• **DIRECTIONS FOR THIS TASK**
For every line in the material, produce an exact copy.
Start of Block
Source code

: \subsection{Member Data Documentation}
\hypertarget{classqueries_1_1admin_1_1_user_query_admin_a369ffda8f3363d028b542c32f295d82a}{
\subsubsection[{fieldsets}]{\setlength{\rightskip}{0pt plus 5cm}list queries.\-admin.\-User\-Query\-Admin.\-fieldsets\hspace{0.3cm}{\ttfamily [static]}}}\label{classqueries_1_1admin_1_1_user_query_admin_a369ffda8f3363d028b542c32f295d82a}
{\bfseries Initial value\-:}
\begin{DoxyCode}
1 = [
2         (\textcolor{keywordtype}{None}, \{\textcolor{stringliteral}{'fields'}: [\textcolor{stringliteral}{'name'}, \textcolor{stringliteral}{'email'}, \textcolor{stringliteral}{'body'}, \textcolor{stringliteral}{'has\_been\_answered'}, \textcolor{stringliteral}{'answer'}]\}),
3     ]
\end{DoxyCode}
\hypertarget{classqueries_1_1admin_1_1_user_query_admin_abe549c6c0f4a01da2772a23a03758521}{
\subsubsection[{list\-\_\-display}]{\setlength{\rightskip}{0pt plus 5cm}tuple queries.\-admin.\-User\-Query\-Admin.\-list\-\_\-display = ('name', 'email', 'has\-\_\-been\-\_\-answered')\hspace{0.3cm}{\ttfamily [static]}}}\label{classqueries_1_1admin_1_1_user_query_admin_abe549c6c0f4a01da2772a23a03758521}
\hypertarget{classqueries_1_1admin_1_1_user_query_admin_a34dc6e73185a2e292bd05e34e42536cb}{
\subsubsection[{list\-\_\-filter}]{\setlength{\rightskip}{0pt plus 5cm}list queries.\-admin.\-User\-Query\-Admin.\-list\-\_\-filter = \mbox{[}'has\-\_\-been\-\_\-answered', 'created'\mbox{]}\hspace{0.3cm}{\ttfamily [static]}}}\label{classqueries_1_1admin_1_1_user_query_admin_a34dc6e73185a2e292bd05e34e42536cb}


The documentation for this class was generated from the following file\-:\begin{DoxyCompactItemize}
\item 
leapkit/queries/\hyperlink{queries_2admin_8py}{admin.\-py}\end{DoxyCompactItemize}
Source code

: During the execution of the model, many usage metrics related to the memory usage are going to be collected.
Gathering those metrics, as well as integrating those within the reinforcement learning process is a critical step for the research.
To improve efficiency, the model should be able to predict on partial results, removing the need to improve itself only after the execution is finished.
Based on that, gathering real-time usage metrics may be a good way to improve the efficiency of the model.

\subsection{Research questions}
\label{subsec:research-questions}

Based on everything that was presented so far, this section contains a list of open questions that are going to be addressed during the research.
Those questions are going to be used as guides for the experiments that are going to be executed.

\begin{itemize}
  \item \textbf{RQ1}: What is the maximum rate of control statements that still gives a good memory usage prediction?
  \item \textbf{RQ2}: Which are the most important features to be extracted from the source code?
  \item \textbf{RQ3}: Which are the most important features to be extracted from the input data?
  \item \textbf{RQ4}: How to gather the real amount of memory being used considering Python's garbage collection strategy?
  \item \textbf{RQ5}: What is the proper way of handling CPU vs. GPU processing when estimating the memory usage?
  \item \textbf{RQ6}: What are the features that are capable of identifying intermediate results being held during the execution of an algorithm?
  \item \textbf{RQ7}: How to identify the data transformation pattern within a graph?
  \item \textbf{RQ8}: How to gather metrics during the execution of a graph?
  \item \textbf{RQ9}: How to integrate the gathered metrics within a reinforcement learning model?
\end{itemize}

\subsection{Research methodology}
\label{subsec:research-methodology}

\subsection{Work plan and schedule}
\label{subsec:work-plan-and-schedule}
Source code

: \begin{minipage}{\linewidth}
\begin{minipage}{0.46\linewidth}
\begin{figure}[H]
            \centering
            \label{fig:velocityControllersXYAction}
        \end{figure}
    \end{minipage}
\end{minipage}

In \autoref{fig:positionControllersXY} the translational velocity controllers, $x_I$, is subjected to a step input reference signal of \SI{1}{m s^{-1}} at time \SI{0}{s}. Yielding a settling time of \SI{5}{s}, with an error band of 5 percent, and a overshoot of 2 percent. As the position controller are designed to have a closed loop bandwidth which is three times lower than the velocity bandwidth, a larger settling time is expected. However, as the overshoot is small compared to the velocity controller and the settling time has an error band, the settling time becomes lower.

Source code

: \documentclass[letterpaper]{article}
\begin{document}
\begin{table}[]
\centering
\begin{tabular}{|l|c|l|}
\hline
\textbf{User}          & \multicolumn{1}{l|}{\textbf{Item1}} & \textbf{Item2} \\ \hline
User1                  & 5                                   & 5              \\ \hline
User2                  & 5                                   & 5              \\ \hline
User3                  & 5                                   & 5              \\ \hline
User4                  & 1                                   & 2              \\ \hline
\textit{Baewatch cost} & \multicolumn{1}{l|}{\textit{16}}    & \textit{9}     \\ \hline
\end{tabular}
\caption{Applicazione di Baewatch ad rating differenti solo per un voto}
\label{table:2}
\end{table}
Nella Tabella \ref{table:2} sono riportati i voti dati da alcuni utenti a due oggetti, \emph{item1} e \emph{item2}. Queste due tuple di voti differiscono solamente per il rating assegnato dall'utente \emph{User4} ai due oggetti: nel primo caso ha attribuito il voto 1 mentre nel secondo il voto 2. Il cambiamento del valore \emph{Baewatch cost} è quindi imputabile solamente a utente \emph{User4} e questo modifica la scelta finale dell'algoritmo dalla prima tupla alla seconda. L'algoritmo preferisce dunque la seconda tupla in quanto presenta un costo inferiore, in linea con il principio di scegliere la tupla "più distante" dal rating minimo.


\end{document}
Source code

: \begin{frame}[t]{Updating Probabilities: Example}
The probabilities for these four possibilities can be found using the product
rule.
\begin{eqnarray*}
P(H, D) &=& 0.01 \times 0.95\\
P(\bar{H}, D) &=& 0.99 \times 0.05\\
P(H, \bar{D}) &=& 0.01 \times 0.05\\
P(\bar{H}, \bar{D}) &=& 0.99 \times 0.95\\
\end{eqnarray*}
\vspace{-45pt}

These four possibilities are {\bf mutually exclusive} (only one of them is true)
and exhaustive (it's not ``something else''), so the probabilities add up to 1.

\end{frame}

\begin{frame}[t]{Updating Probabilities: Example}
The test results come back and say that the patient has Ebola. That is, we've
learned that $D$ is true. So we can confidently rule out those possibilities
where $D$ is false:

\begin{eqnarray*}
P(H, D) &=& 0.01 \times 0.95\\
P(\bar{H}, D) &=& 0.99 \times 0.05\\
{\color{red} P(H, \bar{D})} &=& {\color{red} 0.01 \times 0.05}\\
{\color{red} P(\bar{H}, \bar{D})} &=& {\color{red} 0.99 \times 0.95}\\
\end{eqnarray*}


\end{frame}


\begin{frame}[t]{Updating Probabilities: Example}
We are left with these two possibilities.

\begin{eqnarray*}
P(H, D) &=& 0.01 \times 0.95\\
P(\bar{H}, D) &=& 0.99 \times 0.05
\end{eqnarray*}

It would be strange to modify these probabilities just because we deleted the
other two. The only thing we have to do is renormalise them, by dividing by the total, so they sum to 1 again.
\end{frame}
End of Block
• **ANSWER**
Source code

: \subsection{Member Data Documentation}
\hypertarget{classqueries_1_1admin_1_1_user_query_admin_a369ffda8f3363d028b542c32f295d82a}{
\subsubsection[{fieldsets}]{\setlength{\rightskip}{0pt plus 5cm}list queries.\-admin.\-User\-Query\-Admin.\-fieldsets\hspace{0.3cm}{\ttfamily [static]}}}\label{classqueries_1_1admin_1_1_user_query_admin_a369ffda8f3363d028b542c32f295d82a}
{\bfseries Initial value\-:}
\begin{DoxyCode}
1 = [
2         (\textcolor{keywordtype}{None}, \{\textcolor{stringliteral}{'fields'}: [\textcolor{stringliteral}{'name'}, \textcolor{stringliteral}{'email'}, \textcolor{stringliteral}{'body'}, \textcolor{stringliteral}{'has\_been\_answered'}, \textcolor{stringliteral}{'answer'}]\}),
3     ]
\end{DoxyCode}
\hypertarget{classqueries_1_1admin_1_1_user_query_admin_abe549c6c0f4a01da2772a23a03758521}{
\subsubsection[{list\-\_\-display}]{\setlength{\rightskip}{0pt plus 5cm}tuple queries.\-admin.\-User\-Query\-Admin.\-list\-\_\-display = ('name', 'email', 'has\-\_\-been\-\_\-answered')\hspace{0.3cm}{\ttfamily [static]}}}\label{classqueries_1_1admin_1_1_user_query_admin_abe549c6c0f4a01da2772a23a03758521}
\hypertarget{classqueries_1_1admin_1_1_user_query_admin_a34dc6e73185a2e292bd05e34e42536cb}{
\subsubsection[{list\-\_\-filter}]{\setlength{\rightskip}{0pt plus 5cm}list queries.\-admin.\-User\-Query\-Admin.\-list\-\_\-filter = \mbox{[}'has\-\_\-been\-\_\-answered', 'created'\mbox{]}\hspace{0.3cm}{\ttfamily [static]}}}\label{classqueries_1_1admin_1_1_user_query_admin_a34dc6e73185a2e292bd05e34e42536cb}


The documentation for this class was generated from the following file\-:\begin{DoxyCompactItemize}
\item 
leapkit/queries/\hyperlink{queries_2admin_8py}{admin.\-py}\end{DoxyCompactItemize}
Source code

: During the execution of the model, many usage metrics related to the memory usage are going to be collected.
Gathering those metrics, as well as integrating those within the reinforcement learning process is a critical step for the research.
To improve efficiency, the model should be able to predict on partial results, removing the need to improve itself only after the execution is finished.
Based on that, gathering real-time usage metrics may be a good way to improve the efficiency of the model.

\subsection{Research questions}
\label{subsec:research-questions}

Based on everything that was presented so far, this section contains a list of open questions that are going to be addressed during the research.
Those questions are going to be used as guides for the experiments that are going to be executed.

\begin{itemize}
  \item \textbf{RQ1}: What is the maximum rate of control statements that still gives a good memory usage prediction?
  \item \textbf{RQ2}: Which are the most important features to be extracted from the source code?
  \item \textbf{RQ3}: Which are the most important features to be extracted from the input data?
  \item \textbf{RQ4}: How to gather the real amount of memory being used considering Python's garbage collection strategy?
  \item \textbf{RQ5}: What is the proper way of handling CPU vs. GPU processing when estimating the memory usage?
  \item \textbf{RQ6}: What are the features that are capable of identifying intermediate results being held during the execution of an algorithm?
  \item \textbf{RQ7}: How to identify the data transformation pattern within a graph?
  \item \textbf{RQ8}: How to gather metrics during the execution of a graph?
  \item \textbf{RQ9}: How to integrate the gathered metrics within a reinforcement learning model?
\end{itemize}

\subsection{Research methodology}
\label{subsec:research-methodology}

\subsection{Work plan and schedule}
\label{subsec:work-plan-and-schedule}
Source code

: \begin{minipage}{\linewidth}
\begin{minipage}{0.46\linewidth}
\begin{figure}[H]
            \centering
            \label{fig:velocityControllersXYAction}
        \end{figure}
    \end{minipage}
\end{minipage}

In \autoref{fig:positionControllersXY} the translational velocity controllers, $x_I$, is subjected to a step input reference signal of \SI{1}{m s^{-1}} at time \SI{0}{s}. Yielding a settling time of \SI{5}{s}, with an error band of 5 percent, and a overshoot of 2 percent. As the position controller are designed to have a closed loop bandwidth which is three times lower than the velocity bandwidth, a larger settling time is expected. However, as the overshoot is small compared to the velocity controller and the settling time has an error band, the settling time becomes lower.

Source code

: \documentclass[letterpaper]{article}
\begin{document}
\begin{table}[]
\centering
\begin{tabular}{|l|c|l|}
\hline
\textbf{User}          & \multicolumn{1}{l|}{\textbf{Item1}} & \textbf{Item2} \\ \hline
User1                  & 5                                   & 5              \\ \hline
User2                  & 5                                   & 5              \\ \hline
User3                  & 5                                   & 5              \\ \hline
User4                  & 1                                   & 2              \\ \hline
\textit{Baewatch cost} & \multicolumn{1}{l|}{\textit{16}}    & \textit{9}     \\ \hline
\end{tabular}
\caption{Applicazione di Baewatch ad rating differenti solo per un voto}
\label{table:2}
\end{table}
Nella Tabella \ref{table:2} sono riportati i voti dati da alcuni utenti a due oggetti, \emph{item1} e \emph{item2}. Queste due tuple di voti differiscono solamente per il rating assegnato dall'utente \emph{User4} ai due oggetti: nel primo caso ha attribuito il voto 1 mentre nel secondo il voto 2. Il cambiamento del valore \emph{Baewatch cost} è quindi imputabile solamente a utente \emph{User4} e questo modifica la scelta finale dell'algoritmo dalla prima tupla alla seconda. L'algoritmo preferisce dunque la seconda tupla in quanto presenta un costo inferiore, in linea con il principio di scegliere la tupla "più distante" dal rating minimo.


\end{document}
Source code

: \begin{frame}[t]{Updating Probabilities: Example}
The probabilities for these four possibilities can be found using the product
rule.
\begin{eqnarray*}
P(H, D) &=& 0.01 \times 0.95\\
P(\bar{H}, D) &=& 0.99 \times 0.05\\
P(H, \bar{D}) &=& 0.01 \times 0.05\\
P(\bar{H}, \bar{D}) &=& 0.99 \times 0.95\\
\end{eqnarray*}
\vspace{-45pt}

These four possibilities are {\bf mutually exclusive} (only one of them is true)
and exhaustive (it's not ``something else''), so the probabilities add up to 1.

\end{frame}

\begin{frame}[t]{Updating Probabilities: Example}
The test results come back and say that the patient has Ebola. That is, we've
learned that $D$ is true. So we can confidently rule out those possibilities
where $D$ is false:

\begin{eqnarray*}
P(H, D) &=& 0.01 \times 0.95\\
P(\bar{H}, D) &=& 0.99 \times 0.05\\
{\color{red} P(H, \bar{D})} &=& {\color{red} 0.01 \times 0.05}\\
{\color{red} P(\bar{H}, \bar{D})} &=& {\color{red} 0.99 \times 0.95}\\
\end{eqnarray*}


\end{frame}


\begin{frame}[t]{Updating Probabilities: Example}
We are left with these two possibilities.

\begin{eqnarray*}
P(H, D) &=& 0.01 \times 0.95\\
P(\bar{H}, D) &=& 0.99 \times 0.05
\end{eqnarray*}

It would be strange to modify these probabilities just because we deleted the
other two. The only thing we have to do is renormalise them, by dividing by the total, so they sum to 1 again.
\end{frame}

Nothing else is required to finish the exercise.